Saved entries:
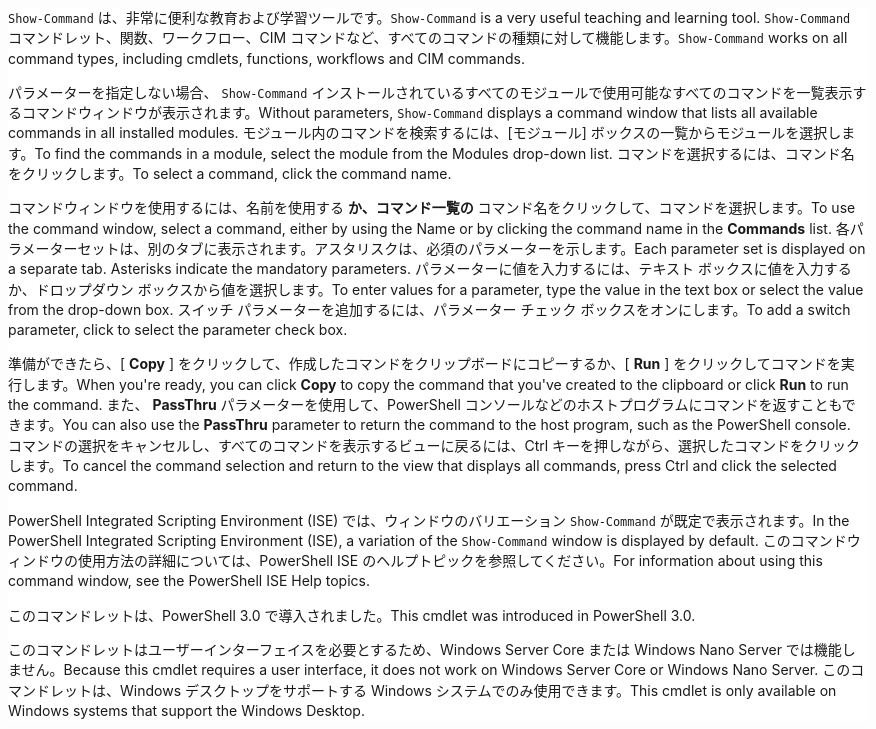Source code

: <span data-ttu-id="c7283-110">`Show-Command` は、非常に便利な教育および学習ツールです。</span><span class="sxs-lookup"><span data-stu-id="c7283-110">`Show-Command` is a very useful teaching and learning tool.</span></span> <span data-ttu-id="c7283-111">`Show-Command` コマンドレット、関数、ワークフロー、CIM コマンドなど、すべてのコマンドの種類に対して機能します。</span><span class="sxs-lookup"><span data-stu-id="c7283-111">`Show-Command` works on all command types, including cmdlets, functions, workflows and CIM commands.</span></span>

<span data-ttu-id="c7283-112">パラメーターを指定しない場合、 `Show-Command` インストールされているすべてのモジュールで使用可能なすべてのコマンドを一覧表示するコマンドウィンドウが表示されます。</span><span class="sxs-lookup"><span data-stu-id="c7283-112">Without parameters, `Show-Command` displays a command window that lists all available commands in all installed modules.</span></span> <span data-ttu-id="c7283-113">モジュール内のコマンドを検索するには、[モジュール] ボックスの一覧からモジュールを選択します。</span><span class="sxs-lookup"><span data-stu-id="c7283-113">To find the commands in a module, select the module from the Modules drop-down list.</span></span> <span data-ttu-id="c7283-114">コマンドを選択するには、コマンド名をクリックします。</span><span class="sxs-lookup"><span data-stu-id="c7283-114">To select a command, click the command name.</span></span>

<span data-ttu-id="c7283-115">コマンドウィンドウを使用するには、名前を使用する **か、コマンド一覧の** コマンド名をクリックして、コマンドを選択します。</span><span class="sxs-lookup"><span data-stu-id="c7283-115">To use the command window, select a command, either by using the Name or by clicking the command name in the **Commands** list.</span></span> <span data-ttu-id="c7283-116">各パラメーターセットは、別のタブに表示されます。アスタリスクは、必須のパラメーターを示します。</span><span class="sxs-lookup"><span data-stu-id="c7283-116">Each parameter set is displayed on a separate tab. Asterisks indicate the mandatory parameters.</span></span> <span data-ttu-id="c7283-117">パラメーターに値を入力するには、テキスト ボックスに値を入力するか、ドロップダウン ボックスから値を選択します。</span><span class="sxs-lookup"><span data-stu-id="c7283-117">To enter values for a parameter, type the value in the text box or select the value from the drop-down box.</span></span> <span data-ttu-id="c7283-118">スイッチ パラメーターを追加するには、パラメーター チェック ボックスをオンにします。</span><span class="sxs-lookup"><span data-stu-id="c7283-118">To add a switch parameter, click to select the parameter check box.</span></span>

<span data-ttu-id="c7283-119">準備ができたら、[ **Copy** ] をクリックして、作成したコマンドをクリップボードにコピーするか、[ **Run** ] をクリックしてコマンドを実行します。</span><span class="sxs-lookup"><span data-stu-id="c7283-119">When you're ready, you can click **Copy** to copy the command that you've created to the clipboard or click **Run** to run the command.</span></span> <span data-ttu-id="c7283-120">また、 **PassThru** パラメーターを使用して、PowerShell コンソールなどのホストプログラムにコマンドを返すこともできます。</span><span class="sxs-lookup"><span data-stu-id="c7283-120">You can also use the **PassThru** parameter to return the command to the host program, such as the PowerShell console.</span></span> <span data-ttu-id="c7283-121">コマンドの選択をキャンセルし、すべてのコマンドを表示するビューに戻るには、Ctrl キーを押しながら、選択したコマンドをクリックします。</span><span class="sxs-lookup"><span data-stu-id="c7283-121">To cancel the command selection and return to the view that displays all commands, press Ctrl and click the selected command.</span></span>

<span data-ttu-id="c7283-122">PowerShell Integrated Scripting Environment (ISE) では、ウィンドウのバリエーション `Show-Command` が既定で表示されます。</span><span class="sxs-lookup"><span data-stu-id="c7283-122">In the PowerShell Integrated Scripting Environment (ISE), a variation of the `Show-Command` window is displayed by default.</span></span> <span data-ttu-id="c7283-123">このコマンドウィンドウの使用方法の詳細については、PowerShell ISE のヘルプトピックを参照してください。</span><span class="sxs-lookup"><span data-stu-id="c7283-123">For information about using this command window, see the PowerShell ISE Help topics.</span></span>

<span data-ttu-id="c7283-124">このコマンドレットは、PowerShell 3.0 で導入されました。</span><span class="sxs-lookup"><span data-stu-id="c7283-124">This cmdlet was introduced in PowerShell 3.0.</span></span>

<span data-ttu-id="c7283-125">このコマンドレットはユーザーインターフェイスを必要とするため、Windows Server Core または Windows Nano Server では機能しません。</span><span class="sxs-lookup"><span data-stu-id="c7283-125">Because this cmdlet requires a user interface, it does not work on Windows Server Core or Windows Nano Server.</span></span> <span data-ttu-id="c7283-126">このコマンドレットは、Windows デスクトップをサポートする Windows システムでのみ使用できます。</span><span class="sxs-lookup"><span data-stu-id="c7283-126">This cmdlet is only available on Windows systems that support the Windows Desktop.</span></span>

---

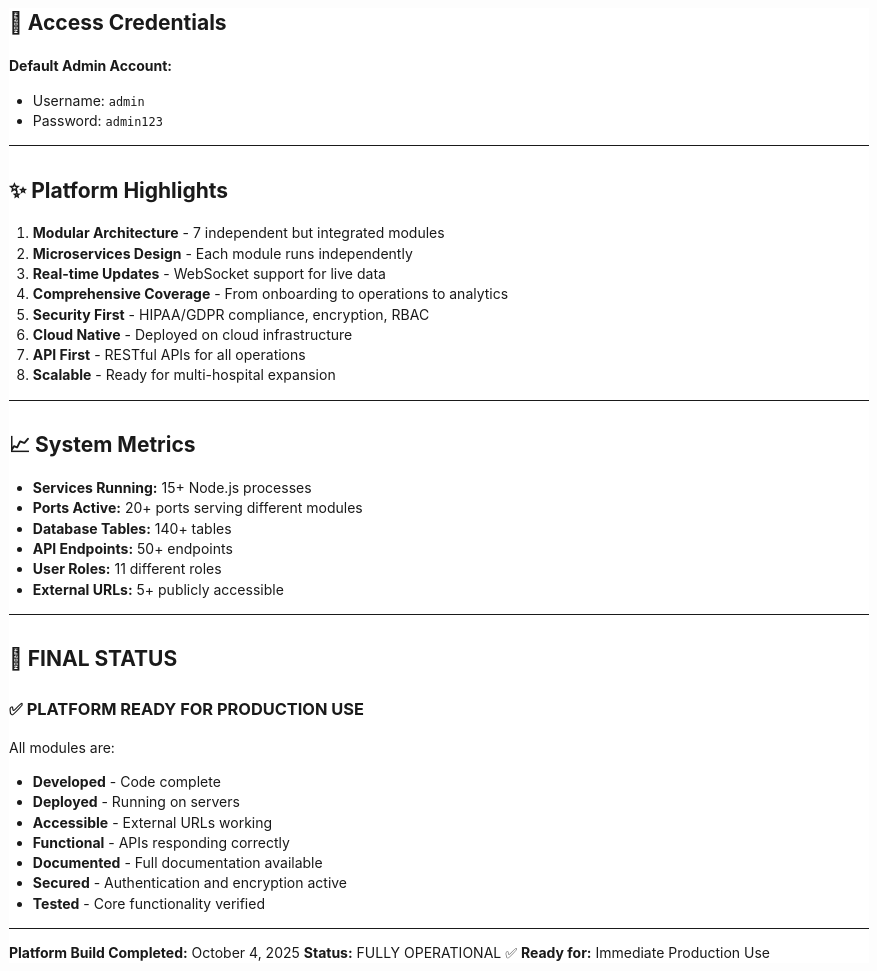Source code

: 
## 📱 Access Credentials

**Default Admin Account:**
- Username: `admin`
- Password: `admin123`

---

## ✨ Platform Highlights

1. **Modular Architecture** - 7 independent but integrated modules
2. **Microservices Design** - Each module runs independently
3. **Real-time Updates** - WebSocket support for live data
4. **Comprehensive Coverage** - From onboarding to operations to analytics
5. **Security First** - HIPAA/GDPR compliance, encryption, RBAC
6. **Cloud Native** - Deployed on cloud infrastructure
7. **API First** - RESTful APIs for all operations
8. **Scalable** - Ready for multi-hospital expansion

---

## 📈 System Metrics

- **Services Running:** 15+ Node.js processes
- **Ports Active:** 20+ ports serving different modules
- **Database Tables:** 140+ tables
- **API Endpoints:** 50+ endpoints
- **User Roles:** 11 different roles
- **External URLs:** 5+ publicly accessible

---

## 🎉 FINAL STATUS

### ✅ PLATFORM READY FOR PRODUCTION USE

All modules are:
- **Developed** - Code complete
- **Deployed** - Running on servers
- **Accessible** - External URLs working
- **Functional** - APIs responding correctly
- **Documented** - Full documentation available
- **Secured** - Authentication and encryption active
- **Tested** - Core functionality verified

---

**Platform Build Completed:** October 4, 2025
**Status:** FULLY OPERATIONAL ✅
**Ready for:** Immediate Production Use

To do -> The entries above hold a line with "October 4, 2025" and a later line with "Immediate Production Use". Write out exactly those lines and all lines between, nothing more.

Solution to the problem ->
**Platform Build Completed:** October 4, 2025
**Status:** FULLY OPERATIONAL ✅
**Ready for:** Immediate Production Use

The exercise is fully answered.